Stanley ran into trouble soon after arriving in Seattle in fall 2013. He was arrested on misdemeanour charges of harassment and resisting arrest after he threatened someone who asked him to be quiet. He was sentenced to seven months in jail.

He has a criminal record in Canada that dates back 27 years — to the home invasion rape of an elderly woman in Edmonton in 1988. Before he fled, he had most recently served 32 months for luring two mentally challenged boys into an apartment, lighting a crack pipe, blowing smoke in their faces and then sexually assaulting them.

He was arrested Saturday morning after entering the woman’s home, in the Skyway neighbourhood south of Seattle, through a window, authorities said. No weapons were used, but the victim sustained what the sheriff’s office described as minor injuries.

An organization called Casa Latina confirmed Monday that it had dispatched Stanley to do yard work at the victim’s house once in 2014. In a statement, Casa Latina spokeswoman Sierra Golden said the organization was “deeply saddened and shocked” to learn of the charges. She said it was the only instance in the group’s 17-year history of dispatching workers that one had been accused of violence against a homeowner.

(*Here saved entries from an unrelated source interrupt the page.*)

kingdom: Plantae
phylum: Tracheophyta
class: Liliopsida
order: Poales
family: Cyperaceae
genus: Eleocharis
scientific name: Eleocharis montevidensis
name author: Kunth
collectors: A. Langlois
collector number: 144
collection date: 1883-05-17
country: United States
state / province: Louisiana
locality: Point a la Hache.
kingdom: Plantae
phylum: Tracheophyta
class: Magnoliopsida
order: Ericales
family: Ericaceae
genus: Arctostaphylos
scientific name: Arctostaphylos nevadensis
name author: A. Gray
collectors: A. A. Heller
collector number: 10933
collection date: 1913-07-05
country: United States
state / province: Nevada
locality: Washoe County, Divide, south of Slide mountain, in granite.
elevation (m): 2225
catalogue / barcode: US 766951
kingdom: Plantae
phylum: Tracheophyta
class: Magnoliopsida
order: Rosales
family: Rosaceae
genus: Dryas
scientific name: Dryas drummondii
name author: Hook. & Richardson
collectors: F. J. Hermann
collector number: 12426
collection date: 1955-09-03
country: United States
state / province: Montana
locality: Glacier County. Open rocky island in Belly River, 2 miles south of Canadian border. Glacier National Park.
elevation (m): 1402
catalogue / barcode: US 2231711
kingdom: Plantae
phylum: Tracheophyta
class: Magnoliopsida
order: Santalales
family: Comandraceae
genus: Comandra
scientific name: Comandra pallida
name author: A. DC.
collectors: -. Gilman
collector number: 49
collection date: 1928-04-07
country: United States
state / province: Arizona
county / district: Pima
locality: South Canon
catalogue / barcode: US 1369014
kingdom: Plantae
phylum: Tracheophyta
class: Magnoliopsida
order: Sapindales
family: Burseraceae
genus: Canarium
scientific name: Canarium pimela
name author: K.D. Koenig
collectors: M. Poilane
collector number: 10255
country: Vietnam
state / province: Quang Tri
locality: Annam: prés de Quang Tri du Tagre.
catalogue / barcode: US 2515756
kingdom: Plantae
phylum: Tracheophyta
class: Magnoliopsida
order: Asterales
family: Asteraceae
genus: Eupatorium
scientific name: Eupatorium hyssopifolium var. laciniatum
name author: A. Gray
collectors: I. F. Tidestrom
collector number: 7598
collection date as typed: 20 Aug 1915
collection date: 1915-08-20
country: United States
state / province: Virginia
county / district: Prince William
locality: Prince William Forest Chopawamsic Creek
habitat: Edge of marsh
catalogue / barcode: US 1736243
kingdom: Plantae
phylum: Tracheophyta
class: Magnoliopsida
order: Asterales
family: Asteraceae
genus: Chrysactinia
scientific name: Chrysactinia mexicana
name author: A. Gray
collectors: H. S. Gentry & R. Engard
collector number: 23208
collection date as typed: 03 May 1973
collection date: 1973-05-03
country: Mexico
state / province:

“However, even one incidence like this is too many and Casa Latina will be reviewing our registration and safety policies immediately,” Golden said.

The attack came just six days after Stanley was released from custody on another offence: He broke into a suburban Seattle nursing home in December, and was armed with steak knives when a sheriff’s deputy subdued him with a Taser, a prosecutor wrote in charging documents. He was convicted of second-degree burglary for that offence.

Stanley, who is homeless, faces arraignment on March 16, Donohoe said.